**THE DATA:**
□ □ □
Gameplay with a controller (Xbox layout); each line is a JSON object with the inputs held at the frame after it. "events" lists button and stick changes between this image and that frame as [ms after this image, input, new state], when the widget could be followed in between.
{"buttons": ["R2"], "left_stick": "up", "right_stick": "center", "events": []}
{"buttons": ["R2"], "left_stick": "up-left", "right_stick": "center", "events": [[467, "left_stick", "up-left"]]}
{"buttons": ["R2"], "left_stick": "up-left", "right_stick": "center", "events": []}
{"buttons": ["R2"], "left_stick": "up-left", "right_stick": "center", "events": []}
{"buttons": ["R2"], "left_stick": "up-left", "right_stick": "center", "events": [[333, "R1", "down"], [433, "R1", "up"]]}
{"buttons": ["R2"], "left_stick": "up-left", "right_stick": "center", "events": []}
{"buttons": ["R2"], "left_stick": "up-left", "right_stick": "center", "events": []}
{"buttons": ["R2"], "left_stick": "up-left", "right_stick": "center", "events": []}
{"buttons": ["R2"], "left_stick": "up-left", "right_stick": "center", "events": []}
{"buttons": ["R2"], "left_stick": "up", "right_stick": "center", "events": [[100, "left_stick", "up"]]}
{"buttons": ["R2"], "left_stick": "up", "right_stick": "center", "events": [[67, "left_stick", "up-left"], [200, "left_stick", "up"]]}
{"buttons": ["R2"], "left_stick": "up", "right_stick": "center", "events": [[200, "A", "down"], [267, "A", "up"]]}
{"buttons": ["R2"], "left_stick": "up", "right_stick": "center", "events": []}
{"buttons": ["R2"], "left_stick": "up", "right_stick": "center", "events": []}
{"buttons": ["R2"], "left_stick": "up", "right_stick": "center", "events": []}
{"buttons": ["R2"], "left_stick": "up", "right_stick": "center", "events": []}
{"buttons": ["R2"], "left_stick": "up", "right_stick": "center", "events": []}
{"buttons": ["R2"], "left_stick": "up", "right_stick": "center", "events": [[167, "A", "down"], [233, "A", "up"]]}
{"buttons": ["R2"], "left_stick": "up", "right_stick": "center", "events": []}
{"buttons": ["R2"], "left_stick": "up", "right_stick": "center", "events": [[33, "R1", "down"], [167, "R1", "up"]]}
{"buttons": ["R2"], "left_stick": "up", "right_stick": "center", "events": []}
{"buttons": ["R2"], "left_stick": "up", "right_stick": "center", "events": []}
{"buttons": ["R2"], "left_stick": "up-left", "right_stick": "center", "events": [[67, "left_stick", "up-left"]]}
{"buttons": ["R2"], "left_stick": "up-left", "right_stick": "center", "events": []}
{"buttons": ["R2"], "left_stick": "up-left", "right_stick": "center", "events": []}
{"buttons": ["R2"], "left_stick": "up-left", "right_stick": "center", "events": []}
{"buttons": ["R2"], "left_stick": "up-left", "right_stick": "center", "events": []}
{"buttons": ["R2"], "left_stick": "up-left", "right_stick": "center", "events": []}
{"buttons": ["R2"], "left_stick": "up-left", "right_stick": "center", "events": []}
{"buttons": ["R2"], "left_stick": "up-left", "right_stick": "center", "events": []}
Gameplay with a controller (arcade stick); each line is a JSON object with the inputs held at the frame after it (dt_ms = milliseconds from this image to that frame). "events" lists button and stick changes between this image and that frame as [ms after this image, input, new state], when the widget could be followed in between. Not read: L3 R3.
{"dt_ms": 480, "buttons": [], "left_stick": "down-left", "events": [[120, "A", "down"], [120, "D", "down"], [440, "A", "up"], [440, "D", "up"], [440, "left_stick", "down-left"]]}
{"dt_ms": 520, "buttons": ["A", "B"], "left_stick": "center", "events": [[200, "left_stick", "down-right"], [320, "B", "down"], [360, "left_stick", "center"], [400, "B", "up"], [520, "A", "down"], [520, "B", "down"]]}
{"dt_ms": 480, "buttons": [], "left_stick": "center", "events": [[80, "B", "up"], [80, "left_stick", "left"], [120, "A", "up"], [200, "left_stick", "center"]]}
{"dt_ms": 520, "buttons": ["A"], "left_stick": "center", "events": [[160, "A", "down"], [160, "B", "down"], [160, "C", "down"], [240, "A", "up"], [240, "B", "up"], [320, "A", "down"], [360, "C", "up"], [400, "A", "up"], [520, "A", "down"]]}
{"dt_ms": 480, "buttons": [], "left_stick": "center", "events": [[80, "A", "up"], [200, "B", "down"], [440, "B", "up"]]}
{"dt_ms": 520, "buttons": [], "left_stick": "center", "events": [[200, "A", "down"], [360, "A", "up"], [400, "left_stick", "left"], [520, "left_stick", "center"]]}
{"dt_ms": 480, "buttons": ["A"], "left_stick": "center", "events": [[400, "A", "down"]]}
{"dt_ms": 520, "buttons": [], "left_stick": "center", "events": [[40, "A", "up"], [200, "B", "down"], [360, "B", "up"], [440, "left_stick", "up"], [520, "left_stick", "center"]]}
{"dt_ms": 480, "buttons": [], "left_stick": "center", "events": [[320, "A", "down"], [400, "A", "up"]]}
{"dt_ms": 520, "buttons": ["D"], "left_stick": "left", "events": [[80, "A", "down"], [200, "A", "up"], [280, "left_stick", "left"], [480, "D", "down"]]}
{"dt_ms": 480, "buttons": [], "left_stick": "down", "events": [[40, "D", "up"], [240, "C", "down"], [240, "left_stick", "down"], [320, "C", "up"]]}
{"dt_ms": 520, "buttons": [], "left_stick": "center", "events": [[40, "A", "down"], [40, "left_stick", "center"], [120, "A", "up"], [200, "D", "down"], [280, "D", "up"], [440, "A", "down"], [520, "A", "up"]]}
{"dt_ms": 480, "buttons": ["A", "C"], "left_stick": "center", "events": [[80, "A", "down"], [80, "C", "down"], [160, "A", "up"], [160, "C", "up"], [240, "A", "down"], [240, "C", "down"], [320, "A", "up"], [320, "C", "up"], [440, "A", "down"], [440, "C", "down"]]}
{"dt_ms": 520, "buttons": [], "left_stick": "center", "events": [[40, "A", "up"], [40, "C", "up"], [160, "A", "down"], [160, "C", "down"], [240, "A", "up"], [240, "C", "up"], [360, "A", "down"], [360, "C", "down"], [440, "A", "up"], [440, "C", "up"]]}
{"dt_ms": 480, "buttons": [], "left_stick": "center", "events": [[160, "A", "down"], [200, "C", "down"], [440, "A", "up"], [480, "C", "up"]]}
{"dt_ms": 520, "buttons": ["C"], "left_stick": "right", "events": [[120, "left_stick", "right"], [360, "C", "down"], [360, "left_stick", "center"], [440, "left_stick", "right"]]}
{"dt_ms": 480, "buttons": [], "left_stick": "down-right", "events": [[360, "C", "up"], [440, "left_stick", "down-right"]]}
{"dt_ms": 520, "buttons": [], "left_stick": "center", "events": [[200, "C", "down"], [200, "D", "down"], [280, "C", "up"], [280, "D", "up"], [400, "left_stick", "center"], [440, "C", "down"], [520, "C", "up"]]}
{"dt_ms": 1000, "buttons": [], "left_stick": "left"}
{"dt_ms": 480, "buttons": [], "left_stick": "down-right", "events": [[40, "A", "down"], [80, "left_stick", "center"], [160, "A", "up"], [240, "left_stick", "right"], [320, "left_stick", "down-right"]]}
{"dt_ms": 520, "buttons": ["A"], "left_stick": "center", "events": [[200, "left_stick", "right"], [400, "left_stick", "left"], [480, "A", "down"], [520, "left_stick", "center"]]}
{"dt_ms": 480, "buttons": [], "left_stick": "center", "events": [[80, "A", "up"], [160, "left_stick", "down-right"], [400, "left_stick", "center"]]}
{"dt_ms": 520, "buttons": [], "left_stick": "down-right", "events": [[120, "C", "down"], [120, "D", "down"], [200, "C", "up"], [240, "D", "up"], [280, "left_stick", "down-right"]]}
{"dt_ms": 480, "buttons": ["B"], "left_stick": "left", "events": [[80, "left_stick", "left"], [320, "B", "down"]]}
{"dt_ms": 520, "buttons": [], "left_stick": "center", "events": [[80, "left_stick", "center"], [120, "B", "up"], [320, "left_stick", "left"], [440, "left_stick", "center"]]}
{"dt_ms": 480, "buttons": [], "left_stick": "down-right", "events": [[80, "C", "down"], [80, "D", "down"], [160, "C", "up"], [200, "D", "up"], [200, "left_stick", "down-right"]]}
□ □ □
**WHAT TO PRODUCE:**
Using the entries, return every line where the word "JSON" can be found.

**REPLY TO THE TASK:**
Gameplay with a controller (Xbox layout); each line is a JSON object with the inputs held at the frame after it. "events" lists button and stick changes between this image and that frame as [ms after this image, input, new state], when the widget could be followed in between.
Gameplay with a controller (arcade stick); each line is a JSON object with the inputs held at the frame after it (dt_ms = milliseconds from this image to that frame). "events" lists button and stick changes between this image and that frame as [ms after this image, input, new state], when the widget could be followed in between. Not read: L3 R3.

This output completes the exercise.